Each facet has an associated fee denominated in the Fee currency, such that:
-
Facet 0, which cannot be explicitly entered during execution, has a fee and implicit up-front payment equal to the block's transaction credit. It is only through the refund of this implicit payment that new Fee values are obtained.
-
When entering a new facet, an escrow ID must be supplied for a Fee escrow account with at least the facet fee as its balance. This escrow account is not closed unless an exception occurs (see below) and can therefore be used for subsequent facet changes.
-
If an exception occurs or the computational resources used (see Virtual machine) exceed the facet fee, then the up-front fee's escrow account is closed, the entire facet fee is lost from the up-front payment, and the remainder placed immediately in escrow before execution terminates (see Storage).
-
Given two facets, one depending on the other, and their fees, the ratio of the fees must not exceed a constant value set by the implementation. This discourages the use of a single facet for complex transactions and encourages eager use of faceting to enable increasingly specialized contracts.
Fae does not have a virtual machine like Ethereum, since its execution model leverages the capabilities of an existing programming language. However, it does have a concept of computational resources. For the moment (this can easily change) they are measured by compiling the source to the LLVM IR and creating a custom compiler pass that counts opcodes. Note that LLVM IR itself is not valid code for a transaction or contract, because its type system is too weak to ensure safety of escrowed values; i.e. one can bitcast or type pun a specially constructed byte array to a private type and place it in escrow to obtain a forbidden value. However, any other language having a sufficiently strong type system, supporting compilation to LLVM IR, and having bindings to the Fae API can in principle be allowed in contracts.

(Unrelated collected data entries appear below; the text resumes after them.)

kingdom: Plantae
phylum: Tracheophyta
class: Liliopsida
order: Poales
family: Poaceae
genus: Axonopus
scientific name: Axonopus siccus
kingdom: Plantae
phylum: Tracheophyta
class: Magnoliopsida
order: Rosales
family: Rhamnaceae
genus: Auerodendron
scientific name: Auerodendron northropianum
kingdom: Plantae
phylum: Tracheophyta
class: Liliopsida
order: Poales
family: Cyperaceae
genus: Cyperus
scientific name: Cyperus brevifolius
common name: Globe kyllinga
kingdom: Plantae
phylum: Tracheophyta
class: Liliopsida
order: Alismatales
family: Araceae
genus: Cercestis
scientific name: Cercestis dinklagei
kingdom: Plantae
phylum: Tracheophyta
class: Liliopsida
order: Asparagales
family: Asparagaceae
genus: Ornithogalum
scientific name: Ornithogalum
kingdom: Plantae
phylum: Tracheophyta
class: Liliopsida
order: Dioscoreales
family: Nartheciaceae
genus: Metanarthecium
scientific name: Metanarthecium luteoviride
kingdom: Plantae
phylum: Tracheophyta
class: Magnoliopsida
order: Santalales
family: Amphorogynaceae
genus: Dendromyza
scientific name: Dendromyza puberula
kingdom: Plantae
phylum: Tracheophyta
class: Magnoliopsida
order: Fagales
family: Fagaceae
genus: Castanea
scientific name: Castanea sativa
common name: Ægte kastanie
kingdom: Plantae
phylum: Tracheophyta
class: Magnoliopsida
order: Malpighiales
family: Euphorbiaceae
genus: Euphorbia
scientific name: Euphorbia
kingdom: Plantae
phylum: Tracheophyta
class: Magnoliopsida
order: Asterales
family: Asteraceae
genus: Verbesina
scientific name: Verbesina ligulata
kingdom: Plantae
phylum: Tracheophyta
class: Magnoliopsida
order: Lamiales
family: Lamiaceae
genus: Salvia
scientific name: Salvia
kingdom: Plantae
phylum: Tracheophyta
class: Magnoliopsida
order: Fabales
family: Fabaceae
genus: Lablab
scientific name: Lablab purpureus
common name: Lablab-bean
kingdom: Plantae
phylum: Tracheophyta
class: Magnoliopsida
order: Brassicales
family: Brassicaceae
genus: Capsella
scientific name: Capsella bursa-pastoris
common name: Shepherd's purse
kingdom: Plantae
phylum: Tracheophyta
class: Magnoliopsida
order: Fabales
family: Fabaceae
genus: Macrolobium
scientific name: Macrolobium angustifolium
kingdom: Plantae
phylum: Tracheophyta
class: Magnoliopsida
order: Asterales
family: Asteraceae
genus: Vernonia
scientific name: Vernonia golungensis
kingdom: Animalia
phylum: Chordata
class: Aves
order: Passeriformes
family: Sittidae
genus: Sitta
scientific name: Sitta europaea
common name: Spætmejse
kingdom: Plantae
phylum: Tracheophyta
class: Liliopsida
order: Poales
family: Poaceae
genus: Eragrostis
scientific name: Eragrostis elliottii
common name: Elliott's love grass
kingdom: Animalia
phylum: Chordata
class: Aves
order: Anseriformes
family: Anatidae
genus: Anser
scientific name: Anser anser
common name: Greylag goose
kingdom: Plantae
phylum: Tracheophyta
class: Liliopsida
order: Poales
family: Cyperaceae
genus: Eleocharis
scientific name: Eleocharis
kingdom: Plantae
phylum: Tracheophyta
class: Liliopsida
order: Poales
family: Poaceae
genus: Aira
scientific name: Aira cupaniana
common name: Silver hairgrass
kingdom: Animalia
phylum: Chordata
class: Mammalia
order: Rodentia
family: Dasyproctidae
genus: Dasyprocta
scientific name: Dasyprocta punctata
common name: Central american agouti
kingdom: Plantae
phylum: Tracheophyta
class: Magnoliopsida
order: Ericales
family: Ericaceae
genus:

The following operations are available during execution; other utility functions may also be provided by the implementation. Many of the functions return optional values, which are taken to mean that the value is void if the conditions of the function's specification are violated.
-
create: takes a contract function, an accumulating function, and an initial accumulated value as argument and returns an the ID of a new entry as per Storage. By default this entry has an empty label; see
label
for how to change this. -
spend: when called with one argument inside entry evaluation (but not top-level code), if the current facet is the same as the entry facet, immediately returns the argument and deletes the entry. Throws an exception if the facets do not agree or in top-level code.
-
evaluate: when called with an entry ID for an existing entry in the current facet, and an appropriate argument, evaluates the entry on that argument and returns the result.
-
escrow: when called with a token value and the pair of a "private" value and a function from its type to some other "public" one, creates a new escrow account with the indicated access token and private and public values.
-
peek: when called with a valid escrow ID, returns the public value in escrow.
-
close: when called with a valid escrow ID and token of the correct type, returns its private value and closes the account.
-
facet: when called with the pair of a facet ID and escrow ID for a Fee value as an argument, changes the current facet state to that one, if the current state is a dependency of the new facet and the Fee balance exceeds the facet fee.
-
signer: the transaction key of the current transaction.
-
follow: takes a transaction ID as argument, returning an optional associative array mapping the labels given to each
create
call in the transaction to the resulting entry IDs. -
label: this combinator function takes a string, the label prefix, and any Fae action, returning a new Fae action in which every
create
call made in the inner action has the label prefix prepended to its label.